# DIRECTIVE:
Please revise the rows in the stretch from "其实急速俯冲和空中三回旋都能" through "47.cruz[]:n. （西）克鲁兹（男子名）" by replacing "男子名" with "男性名" and leaving everything else unchanged. Return only those rows.
◆ ◆ ◆ ◆ ◆
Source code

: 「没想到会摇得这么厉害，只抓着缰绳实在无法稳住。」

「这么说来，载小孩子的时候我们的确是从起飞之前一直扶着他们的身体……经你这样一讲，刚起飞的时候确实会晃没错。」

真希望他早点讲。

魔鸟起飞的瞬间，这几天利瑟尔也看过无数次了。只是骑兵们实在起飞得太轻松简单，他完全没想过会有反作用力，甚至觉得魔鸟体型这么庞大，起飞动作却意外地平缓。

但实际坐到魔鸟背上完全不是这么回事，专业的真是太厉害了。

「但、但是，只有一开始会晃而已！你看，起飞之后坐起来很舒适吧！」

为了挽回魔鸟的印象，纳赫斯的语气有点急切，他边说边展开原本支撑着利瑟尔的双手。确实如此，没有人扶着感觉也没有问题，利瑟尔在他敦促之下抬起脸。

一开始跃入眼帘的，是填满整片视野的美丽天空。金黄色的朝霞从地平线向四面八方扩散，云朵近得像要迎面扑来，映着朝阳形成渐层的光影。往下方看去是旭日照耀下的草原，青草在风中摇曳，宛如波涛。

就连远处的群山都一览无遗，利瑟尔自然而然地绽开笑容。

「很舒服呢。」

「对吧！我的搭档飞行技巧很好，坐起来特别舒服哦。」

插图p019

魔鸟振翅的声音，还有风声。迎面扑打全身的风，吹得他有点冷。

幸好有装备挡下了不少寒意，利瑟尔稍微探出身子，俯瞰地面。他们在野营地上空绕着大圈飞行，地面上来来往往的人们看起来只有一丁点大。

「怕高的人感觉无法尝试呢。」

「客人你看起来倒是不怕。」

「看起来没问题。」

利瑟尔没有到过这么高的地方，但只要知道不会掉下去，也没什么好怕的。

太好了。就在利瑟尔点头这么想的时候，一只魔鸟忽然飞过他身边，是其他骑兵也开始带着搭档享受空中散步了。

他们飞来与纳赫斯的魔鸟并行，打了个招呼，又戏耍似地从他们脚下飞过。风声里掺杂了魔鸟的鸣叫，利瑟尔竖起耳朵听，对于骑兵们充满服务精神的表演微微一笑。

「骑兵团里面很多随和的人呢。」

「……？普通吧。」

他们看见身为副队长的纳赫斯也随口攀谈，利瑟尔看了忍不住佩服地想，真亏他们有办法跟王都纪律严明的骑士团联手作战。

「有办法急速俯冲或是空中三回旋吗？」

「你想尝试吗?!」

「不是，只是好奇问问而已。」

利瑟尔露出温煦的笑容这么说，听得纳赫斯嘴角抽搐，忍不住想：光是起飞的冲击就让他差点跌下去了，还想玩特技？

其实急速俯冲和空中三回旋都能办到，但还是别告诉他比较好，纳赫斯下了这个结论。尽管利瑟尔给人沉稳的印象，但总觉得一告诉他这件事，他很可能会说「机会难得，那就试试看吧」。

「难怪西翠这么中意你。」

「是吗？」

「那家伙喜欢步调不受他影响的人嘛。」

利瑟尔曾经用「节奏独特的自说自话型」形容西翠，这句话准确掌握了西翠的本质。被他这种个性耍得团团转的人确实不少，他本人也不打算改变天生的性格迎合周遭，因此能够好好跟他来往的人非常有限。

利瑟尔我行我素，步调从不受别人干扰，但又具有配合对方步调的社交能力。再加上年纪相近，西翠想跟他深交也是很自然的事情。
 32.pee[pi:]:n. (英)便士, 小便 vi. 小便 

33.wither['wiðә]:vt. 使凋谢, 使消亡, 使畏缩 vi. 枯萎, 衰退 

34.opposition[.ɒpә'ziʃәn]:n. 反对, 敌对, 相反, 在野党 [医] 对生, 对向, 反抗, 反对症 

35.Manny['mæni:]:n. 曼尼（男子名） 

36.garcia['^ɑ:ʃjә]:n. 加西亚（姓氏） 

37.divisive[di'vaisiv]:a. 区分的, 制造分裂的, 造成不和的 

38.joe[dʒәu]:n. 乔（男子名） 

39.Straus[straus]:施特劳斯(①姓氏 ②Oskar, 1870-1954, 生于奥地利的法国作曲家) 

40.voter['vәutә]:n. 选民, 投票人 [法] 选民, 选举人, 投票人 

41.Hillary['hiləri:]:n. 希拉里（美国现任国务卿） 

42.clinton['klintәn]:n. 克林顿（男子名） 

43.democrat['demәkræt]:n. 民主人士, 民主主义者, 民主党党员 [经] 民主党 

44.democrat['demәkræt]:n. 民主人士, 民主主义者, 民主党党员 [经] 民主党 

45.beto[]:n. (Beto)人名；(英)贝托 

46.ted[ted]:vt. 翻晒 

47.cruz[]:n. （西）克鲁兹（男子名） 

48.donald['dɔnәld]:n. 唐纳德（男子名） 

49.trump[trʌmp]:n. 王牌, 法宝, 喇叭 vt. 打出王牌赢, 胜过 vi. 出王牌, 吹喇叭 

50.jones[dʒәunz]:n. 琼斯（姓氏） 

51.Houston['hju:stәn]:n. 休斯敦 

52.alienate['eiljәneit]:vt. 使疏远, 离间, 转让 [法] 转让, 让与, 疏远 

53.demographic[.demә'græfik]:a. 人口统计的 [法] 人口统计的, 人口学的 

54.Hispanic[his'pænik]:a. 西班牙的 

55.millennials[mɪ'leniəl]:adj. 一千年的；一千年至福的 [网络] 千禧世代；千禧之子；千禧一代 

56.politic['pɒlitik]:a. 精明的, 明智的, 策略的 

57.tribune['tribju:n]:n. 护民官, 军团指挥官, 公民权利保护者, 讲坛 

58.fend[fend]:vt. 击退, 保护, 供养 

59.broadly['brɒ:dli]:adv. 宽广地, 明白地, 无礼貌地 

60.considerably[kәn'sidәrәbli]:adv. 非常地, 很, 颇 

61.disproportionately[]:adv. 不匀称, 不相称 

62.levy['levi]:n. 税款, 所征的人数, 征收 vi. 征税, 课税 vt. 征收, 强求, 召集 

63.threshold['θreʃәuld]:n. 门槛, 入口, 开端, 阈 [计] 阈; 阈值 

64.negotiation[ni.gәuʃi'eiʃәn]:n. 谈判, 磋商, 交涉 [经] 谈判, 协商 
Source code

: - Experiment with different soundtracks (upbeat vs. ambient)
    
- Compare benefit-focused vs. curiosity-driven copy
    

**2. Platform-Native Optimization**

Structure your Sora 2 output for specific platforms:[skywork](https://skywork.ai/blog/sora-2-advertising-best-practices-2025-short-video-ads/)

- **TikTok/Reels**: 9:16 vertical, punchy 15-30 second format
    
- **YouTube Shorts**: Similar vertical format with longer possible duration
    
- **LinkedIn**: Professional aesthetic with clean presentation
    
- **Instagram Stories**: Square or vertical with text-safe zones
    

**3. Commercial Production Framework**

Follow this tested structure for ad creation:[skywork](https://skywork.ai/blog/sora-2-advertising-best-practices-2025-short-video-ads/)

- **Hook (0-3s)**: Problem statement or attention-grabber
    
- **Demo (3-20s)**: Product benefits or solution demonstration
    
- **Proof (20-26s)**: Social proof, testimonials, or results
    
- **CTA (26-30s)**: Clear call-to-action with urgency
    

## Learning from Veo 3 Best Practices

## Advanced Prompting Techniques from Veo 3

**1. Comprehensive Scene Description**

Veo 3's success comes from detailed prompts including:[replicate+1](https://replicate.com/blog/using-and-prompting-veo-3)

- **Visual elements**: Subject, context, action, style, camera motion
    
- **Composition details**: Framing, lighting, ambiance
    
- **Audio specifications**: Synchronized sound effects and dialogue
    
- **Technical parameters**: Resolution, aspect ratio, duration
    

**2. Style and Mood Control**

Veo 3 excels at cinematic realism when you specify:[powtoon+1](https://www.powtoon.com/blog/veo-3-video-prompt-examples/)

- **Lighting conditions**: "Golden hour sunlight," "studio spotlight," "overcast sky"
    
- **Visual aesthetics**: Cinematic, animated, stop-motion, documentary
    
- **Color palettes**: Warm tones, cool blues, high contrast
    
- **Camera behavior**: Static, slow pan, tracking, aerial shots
◆ ◆ ◆ ◆ ◆
# OUTPUT FOR THIS EXERCISE:
其实急速俯冲和空中三回旋都能办到，但还是别告诉他比较好，纳赫斯下了这个结论。尽管利瑟尔给人沉稳的印象，但总觉得一告诉他这件事，他很可能会说「机会难得，那就试试看吧」。

「难怪西翠这么中意你。」

「是吗？」

「那家伙喜欢步调不受他影响的人嘛。」

利瑟尔曾经用「节奏独特的自说自话型」形容西翠，这句话准确掌握了西翠的本质。被他这种个性耍得团团转的人确实不少，他本人也不打算改变天生的性格迎合周遭，因此能够好好跟他来往的人非常有限。

利瑟尔我行我素，步调从不受别人干扰，但又具有配合对方步调的社交能力。再加上年纪相近，西翠想跟他深交也是很自然的事情。
 32.pee[pi:]:n. (英)便士, 小便 vi. 小便 

33.wither['wiðә]:vt. 使凋谢, 使消亡, 使畏缩 vi. 枯萎, 衰退 

34.opposition[.ɒpә'ziʃәn]:n. 反对, 敌对, 相反, 在野党 [医] 对生, 对向, 反抗, 反对症 

35.Manny['mæni:]:n. 曼尼（男性名） 

36.garcia['^ɑ:ʃjә]:n. 加西亚（姓氏） 

37.divisive[di'vaisiv]:a. 区分的, 制造分裂的, 造成不和的 

38.joe[dʒәu]:n. 乔（男性名） 

39.Straus[straus]:施特劳斯(①姓氏 ②Oskar, 1870-1954, 生于奥地利的法国作曲家) 

40.voter['vәutә]:n. 选民, 投票人 [法] 选民, 选举人, 投票人 

41.Hillary['hiləri:]:n. 希拉里（美国现任国务卿） 

42.clinton['klintәn]:n. 克林顿（男性名） 

43.democrat['demәkræt]:n. 民主人士, 民主主义者, 民主党党员 [经] 民主党 

44.democrat['demәkræt]:n. 民主人士, 民主主义者, 民主党党员 [经] 民主党 

45.beto[]:n. (Beto)人名；(英)贝托 

46.ted[ted]:vt. 翻晒 

47.cruz[]:n. （西）克鲁兹（男性名） 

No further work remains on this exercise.